President Sisiku Ayuk Tabe’s lawyer freed
The Cameroon Bar has obtained the release of human rights lawyer Amungwa Tanyi Nicodemus, a statement has said.
The prosecutor at the Yaoundé Military Tribunal granted bail to Barrister Amungwa Wednesday, June 9, 2021, with three key members of the Bar Council standing as guarantors.
The bail guarantors include Barrister Claire Atangana Bikouna, President of the Bar Council, Barrister Pierre Robert Fojou, representative of the Bar President for the Center, South & East, and Barrister Daniel Ngos, Deputy Secretary of the Bar.
On Monday, June 7, 2021, Human Rights Watch described as “unjust” the jailing of human rights lawyer Amungwa Tanyi Nicodemus on “bogus charges of inciting terrorism.”
“He should be released immediately,” Human Rights Watch said.
According to the human rights organization, Gendarmes arrested Amungwa on May 31 at the Groupement Territorial de la Gendarmerie in Cameroon’s capital, Yaoundé, while he was assisting a client.
“According to Amungwa’s lawyers, after Amungwa complained that Cameroon’s criminal procedure had been breached in his client’s case, the gendarme in charge of the investigation seized Amungwa’s phone without a warrant, claiming Amungwa had taken photographs at the facility,” Human Rights Watch wrote. “While searching for the alleged photographs, the gendarme found other photographs that recorded alleged military abuses in Cameroon’s Anglophone regions and arrested Amungwa, his lawyers said.”
It said Amungwa was transferred to the Service Central des Recherches Judiciaires (SCRJ), at the State Defense Secretariat (Secrétariat d’État à la défense, SED) – a detention facility where Human Rights Watch has previously documented repeated resort to incommunicado detention and torture – where he remains detained.

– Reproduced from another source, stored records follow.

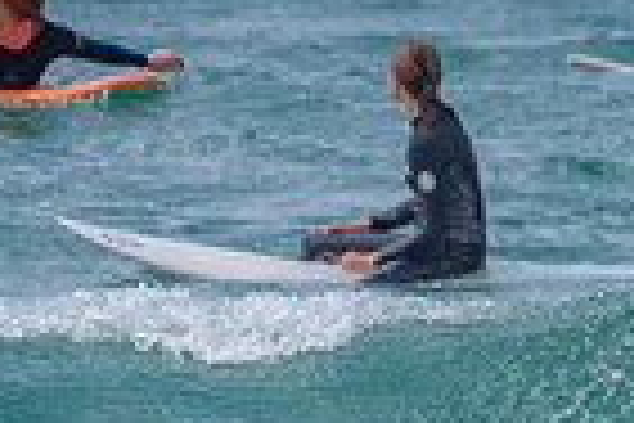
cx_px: 1093
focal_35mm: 2514
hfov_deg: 0.8
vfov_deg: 0.5
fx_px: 44271
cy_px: 406
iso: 140
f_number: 5.6
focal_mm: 500
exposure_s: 1/1600
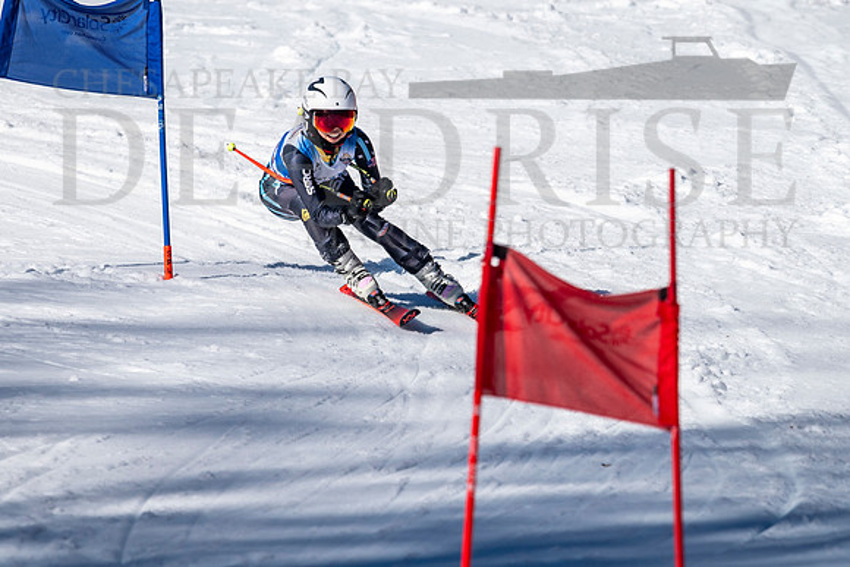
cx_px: 345
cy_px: 214
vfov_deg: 1.9
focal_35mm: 740
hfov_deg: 2.8
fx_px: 17483
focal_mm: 560
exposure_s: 1/2000
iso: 500
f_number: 8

On June 1, Amungwa’s lawyers and the head of the Cameroon bar association visited him in detention and urged his release. Two days later, the Yaoundé military court prosecutor rejected Amungwa’s lawyers’ request for bail and returned the case to the SCRJ for “relevant checks.”
The release on bail of Barrister Amungwa this Wednesday suggests that the relevant checks were successful.
Amungwa, a member of the Cameroon bar association, is one of the lawyers representing Sisiku Julius Ayuk Tabe, the jailed leader of the Cameroonian separatist group, the Ambazonia Interim Government, and several other people arrested in connection with the Anglophone crisis.
“Amungwa’s arrest is a direct attack on the legal profession,” Ayukotang Ndep Nkongho, one of Amungwa’s lawyers, told Human Rights Watch. “His arbitrary detention reveals a system geared towards stifling and undermining the role and activities of lawyers involved in key human rights cases.”
Cameroon’s state forces have been battling to dislodge armed separatists who pitched their tents in the North West and South West Regions since Anglophone protests transformed into an armed conflict in 2017.
Corporate demands by Common Law Lawyers and Anglophone Teachers led to protests in November 2016. The street demonstrations later morphed into ongoing running gun battles between state forces and armed separatist fighters in the predominantly English-speaking regions, leading to untold destruction of human lives, their habitats, and livelihoods.
Tit-for-tat killings, kidnappings, arsons, maiming, and outright terror have become part of daily lives in some parts of the English-speaking regions.